This week when the Hamptons International Film Festival comes to town, among the many offerings will be a selection of films under the festival’s new “Air, Land & Sea” category.
A highlight of the category is National Geographic’s “Before the Flood,” which follows actor and environmental activist Leonardo DiCaprio as he travels to five continents and the Arctic to gain a deeper, personal understanding of climate change.
The documentary is directed by Fisher Stevens, who won an Academy Award for his 2009 documentary “The Cove,” about the secret slaughter of dolphins in Japan. During the two-and-a-half years he spent making the film, Stevens, a frequent visitor to the East End who rented a home on Shelter Island this past August, saw evidence of climate change firsthand.
For him, this is an issue people can no longer ignore.
“It was important to Leo and I that we get the film out before the election,” explained Stevens by phone from Washington, D.C. on Monday, where he was attending a screening of “Before the Flood” on the South Lawn of the White House. He said that currently there are 38 U.S. senators who are climate deniers and many of them, he adds, accept money from energy interests. “I hope people understand how important the next president is going to be on this issue.”
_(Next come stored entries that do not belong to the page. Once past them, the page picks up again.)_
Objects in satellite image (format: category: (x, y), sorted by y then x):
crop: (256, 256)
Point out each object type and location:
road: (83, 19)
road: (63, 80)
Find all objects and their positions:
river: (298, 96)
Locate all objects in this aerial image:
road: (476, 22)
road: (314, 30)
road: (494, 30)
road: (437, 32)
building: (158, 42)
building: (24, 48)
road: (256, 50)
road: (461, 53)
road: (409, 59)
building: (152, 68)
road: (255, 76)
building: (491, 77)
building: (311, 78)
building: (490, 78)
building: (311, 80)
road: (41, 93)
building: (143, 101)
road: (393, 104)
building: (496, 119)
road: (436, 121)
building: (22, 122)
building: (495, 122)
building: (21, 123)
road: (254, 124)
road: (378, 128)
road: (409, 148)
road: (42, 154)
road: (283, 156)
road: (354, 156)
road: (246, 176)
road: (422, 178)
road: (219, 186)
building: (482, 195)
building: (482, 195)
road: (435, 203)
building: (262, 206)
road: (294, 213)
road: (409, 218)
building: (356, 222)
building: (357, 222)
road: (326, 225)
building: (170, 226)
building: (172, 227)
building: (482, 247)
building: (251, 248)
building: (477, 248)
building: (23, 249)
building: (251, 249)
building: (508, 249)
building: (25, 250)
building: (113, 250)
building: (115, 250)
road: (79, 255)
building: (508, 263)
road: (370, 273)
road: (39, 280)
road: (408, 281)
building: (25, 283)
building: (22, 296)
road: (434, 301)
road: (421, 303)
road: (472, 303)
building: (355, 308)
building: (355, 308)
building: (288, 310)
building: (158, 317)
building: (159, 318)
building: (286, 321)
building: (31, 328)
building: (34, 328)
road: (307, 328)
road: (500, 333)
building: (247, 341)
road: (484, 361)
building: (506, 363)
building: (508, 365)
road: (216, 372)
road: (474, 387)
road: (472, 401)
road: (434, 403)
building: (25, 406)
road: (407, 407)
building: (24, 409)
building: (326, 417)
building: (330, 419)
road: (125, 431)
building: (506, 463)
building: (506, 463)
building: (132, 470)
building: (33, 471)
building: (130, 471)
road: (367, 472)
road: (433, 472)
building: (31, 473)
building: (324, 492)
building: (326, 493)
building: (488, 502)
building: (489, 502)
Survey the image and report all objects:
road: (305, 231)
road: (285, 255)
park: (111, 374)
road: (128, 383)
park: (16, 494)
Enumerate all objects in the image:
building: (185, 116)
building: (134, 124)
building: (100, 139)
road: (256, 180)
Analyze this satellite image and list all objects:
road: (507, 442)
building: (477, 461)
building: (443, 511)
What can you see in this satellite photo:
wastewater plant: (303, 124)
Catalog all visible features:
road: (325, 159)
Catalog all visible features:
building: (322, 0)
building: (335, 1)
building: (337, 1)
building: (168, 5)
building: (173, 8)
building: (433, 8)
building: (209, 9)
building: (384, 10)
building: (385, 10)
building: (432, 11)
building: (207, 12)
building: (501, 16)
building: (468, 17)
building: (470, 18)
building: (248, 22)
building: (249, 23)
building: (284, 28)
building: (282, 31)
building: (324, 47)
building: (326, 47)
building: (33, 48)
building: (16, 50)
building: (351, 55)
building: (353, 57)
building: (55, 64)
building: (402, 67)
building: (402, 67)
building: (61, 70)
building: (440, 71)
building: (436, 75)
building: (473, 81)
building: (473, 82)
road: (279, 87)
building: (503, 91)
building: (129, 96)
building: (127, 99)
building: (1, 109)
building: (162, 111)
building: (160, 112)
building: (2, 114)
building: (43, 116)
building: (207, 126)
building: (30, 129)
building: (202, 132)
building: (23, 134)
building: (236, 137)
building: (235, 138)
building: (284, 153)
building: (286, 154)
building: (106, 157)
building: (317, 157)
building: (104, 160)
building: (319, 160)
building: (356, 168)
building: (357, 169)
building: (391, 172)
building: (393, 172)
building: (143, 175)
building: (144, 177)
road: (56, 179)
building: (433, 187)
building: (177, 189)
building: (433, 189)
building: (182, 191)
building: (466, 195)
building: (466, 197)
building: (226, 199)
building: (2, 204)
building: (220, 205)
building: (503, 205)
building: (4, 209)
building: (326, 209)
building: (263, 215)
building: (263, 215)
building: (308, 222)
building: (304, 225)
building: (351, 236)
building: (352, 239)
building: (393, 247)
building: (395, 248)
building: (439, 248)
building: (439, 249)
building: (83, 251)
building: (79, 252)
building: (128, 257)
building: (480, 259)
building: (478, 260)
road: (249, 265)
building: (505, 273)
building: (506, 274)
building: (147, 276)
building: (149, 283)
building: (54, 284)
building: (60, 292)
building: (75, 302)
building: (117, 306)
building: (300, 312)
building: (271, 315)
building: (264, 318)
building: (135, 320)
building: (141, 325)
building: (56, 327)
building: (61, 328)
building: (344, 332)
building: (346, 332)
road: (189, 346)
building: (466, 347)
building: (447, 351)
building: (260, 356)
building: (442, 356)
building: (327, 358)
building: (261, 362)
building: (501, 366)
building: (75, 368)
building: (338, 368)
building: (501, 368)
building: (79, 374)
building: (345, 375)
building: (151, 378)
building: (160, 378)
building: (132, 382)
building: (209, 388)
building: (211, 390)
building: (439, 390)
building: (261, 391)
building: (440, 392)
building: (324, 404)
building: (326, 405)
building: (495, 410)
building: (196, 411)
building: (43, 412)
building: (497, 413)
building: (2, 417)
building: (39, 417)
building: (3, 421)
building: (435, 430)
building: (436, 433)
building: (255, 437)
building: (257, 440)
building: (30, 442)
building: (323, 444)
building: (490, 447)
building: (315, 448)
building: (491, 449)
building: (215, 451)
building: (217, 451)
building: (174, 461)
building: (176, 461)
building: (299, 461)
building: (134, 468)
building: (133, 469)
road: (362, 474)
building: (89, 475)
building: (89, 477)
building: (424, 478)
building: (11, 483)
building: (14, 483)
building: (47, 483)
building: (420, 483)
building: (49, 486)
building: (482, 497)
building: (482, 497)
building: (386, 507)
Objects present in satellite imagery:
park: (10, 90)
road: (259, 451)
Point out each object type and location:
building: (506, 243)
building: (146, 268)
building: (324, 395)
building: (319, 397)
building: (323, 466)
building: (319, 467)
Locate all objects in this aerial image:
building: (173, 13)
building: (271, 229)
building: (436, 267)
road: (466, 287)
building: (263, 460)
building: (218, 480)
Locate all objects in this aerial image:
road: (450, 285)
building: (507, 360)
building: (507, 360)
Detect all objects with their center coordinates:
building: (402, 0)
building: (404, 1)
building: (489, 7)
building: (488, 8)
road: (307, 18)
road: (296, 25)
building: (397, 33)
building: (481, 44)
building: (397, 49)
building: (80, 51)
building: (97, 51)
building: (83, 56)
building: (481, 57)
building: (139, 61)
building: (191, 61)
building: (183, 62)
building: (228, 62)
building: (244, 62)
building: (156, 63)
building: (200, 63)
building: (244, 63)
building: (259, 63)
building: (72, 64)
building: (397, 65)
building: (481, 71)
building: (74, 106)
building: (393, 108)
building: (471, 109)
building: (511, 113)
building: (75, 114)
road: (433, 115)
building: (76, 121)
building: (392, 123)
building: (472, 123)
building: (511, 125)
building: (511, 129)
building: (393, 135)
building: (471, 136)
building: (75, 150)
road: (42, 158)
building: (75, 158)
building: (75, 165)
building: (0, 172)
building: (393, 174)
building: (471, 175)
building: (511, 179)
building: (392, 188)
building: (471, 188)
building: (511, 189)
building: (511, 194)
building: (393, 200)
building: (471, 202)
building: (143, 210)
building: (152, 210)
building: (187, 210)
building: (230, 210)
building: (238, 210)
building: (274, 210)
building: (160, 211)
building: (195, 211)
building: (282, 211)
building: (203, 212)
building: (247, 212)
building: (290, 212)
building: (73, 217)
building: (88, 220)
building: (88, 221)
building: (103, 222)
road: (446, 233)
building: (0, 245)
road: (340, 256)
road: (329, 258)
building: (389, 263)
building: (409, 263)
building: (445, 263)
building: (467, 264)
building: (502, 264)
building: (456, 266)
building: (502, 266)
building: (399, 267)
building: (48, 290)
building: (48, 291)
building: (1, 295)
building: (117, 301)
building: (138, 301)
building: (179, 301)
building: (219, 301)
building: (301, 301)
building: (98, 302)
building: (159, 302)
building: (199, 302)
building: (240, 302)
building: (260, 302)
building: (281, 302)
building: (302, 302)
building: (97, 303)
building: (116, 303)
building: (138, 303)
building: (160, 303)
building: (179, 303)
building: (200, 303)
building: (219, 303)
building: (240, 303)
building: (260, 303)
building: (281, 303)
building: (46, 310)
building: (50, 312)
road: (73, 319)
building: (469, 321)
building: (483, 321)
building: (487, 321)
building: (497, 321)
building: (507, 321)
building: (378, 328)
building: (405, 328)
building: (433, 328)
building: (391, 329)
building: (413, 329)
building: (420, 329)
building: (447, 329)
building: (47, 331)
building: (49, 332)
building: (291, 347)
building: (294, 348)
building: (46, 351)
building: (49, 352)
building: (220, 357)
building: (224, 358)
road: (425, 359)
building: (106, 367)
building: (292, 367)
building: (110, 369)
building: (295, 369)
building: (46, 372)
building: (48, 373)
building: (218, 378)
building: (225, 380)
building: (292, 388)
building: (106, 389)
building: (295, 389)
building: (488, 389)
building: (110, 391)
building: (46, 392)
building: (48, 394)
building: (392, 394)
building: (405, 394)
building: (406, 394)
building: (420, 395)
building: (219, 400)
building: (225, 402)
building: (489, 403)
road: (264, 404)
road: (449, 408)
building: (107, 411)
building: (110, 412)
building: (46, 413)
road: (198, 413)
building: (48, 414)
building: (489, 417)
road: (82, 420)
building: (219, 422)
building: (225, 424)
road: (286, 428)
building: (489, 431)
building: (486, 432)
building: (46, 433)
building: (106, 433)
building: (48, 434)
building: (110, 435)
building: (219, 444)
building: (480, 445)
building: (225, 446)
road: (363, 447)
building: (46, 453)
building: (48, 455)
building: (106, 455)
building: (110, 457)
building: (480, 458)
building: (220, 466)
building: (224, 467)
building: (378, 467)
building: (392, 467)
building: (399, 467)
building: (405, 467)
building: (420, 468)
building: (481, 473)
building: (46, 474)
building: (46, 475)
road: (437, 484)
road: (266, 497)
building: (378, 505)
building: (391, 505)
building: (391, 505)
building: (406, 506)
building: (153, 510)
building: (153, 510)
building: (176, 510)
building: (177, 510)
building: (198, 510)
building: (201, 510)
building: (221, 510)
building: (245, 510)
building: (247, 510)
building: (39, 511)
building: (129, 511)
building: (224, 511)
In September 2014, Leonardo DiCaprio was designated a United Nations Messenger of Peace with a special focus on climate change by United Nations Secretary-General Ban Ki-moon, and the film documents many of the dramatic changes already occurring around the world due to sea level rise. Among the places Stevens and DiCaprio traveled in the course of making the documentary was Indonesia where rainforests are being burned in order to create palm oil farms to satisfy demands by American food manufacturers.
“In Indonesia, the ecosystem is really almost finished — almost the entire forest has been plowed under and the beautiful animal species gone,” Stevens said. “Leo said, ‘We have to clean this up and government has to stop this’— and the government did stop allowing the forest to be cut down.”
Because the film has not yet been officially released (“Before the Flood” opens in a limited number of theaters on October 21 and will air globally in 172 countries on the National Geographic Channel on October 30), Stevens isn’t yet sure what effect its message will have on the general public. But he does feel that DiCaprio’s involvement on the issue has already made a difference.
“Leo is a great messenger for this cause,” said Stevens. “He has a huge audience and a lot of exposure — and that’s why I loved going on this journey with him.”
National Geographic’s “Before the Flood” screens at the Hamptons International Film Festival at noon on Saturday, October 8 at Guild Hall (158 Main Street, East Hampton) and again at noon on Sunday, October 9 at the UA Southampton Theatre (43 Hill Street, Southampton). For tickets and details, visit hamptonsfilmfest.org.
Fisher Stevens also encourages people to get involved by visiting voluntarycarbontax.org where they can fill out a questionnaire and pay their personal carbon tax in the form of a donation to reforest parts of the African, Indonesian or Amazonian rainforests.